I can't exactly recommend Starsky & Hutch, a big-screen remake of the '70s TV-cop show, but I can't claim not to have laughed from time to time, either. Ben Stiller and Owen Wilson bring their well-rehearsed rapport of friction to bear on a suitably silly premise; in doing so, they reflect the weird balance of Todd Phillips's film. The humor springs from a chafing of the self-serious (Stiller's high-strung Starsky) and the irrepressibly irreverent (Wilson's Hutch). If there's genuine affection in Phillips rolling out the iconic red and white Ford Gran Torino and laying down plenty of wah-wah-pedal guitar licks, it's equally apparent that the agenda is to poke fun at the frozen-in-time heroes once played by Paul Michael Glaser and David Soul. Stiller's straight-faced warning "In Bay City, when you cross the line, your nuts are mine" induces hilarity and not a bit of awe.
Starsky & Hutch will probably have a rather short shelf-life, but it'll do for a matinee or a rental. The screenplay by John O'Brien, Todd Phillips, and Scot Armstrong imagines the initial pairing of the by-the-book Starsky with, as tailored to Wilson, the on-the-take Hutch (the script's best running gag allows ridiculous side conversations to derail the duo's lines of questioning). While chasing Vince Vaughn's drug-dealing bad guy, each teaches the other a little something. They learn to respect and even, uh, love each other (to paraphrase TV-hero Adam West, these quickly inseparable guys seem to feel strange stirrings in their gun holsters).
Though the stars manage enough line-drives to load the bases (Stiller's bad-cop interrogation moves, a bat mitzvah meltdown involving two undercover mimes, and an outrageous punchline to a Will Ferrell cameo), too many scenes fall flat, like most of the very funny Vaughn's scenes (there's a criminal letdown) and the one which finds the Bay City rollers taking Easy Rider disguises into a biker bar. Phillips increases his mileage with stylistic goofs--musical montages, purposefully pompous slo-mo, and editing assists to unlikely stunts--and a supporting cast including Fred Williamson as the police chief, Juliette Lewis as Vaughn's moll, Jason Bateman as a corrupt lawyer, and Snoop Dogg as police informant Huggy Bear.
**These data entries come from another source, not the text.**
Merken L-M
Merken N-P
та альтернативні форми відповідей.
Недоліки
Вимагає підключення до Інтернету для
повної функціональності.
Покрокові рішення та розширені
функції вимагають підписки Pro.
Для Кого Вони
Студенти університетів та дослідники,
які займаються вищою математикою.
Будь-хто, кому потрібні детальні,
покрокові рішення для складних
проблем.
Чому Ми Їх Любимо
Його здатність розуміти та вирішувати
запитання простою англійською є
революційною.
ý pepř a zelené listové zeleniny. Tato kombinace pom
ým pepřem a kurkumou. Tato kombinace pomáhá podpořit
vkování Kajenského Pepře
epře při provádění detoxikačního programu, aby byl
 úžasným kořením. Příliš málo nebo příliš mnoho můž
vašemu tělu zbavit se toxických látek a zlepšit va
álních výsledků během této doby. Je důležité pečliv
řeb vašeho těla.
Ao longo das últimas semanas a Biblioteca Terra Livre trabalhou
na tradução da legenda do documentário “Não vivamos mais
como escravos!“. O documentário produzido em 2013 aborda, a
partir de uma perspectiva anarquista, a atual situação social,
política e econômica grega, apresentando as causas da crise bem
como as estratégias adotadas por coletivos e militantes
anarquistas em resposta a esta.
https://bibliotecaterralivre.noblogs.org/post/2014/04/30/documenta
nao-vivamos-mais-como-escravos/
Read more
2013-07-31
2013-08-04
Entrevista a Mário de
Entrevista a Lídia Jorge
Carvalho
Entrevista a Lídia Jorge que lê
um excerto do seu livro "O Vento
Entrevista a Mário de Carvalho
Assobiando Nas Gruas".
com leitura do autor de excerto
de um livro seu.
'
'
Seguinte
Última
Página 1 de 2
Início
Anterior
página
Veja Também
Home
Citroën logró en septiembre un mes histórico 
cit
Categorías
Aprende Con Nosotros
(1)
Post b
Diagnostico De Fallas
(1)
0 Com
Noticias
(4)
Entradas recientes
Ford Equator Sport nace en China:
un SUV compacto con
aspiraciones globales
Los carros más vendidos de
It all starts, beautifully, with Barry Manilow's "Can't Smile Without You" and ends with a "gotcha" car stunt; throw a cameo by Glaser and Soul into the mix, and this crypto-love story gets even weirder. One wonders if fans of the series will lose their lunch or laugh along. After all, The Brady Bunch Movie affectionately parodied a bad sitcom, while it's conceivable that Starsky & Hutch fans take "their" show a bit more seriously. On the other hand, nothing could be more offensive than an out-and-out bad movie, and this one's far better than Wilson's stinky I Spy or the D.O.A. The Mod Squad. Come to think of it, crank up the Barry Manilow while I count my blessings.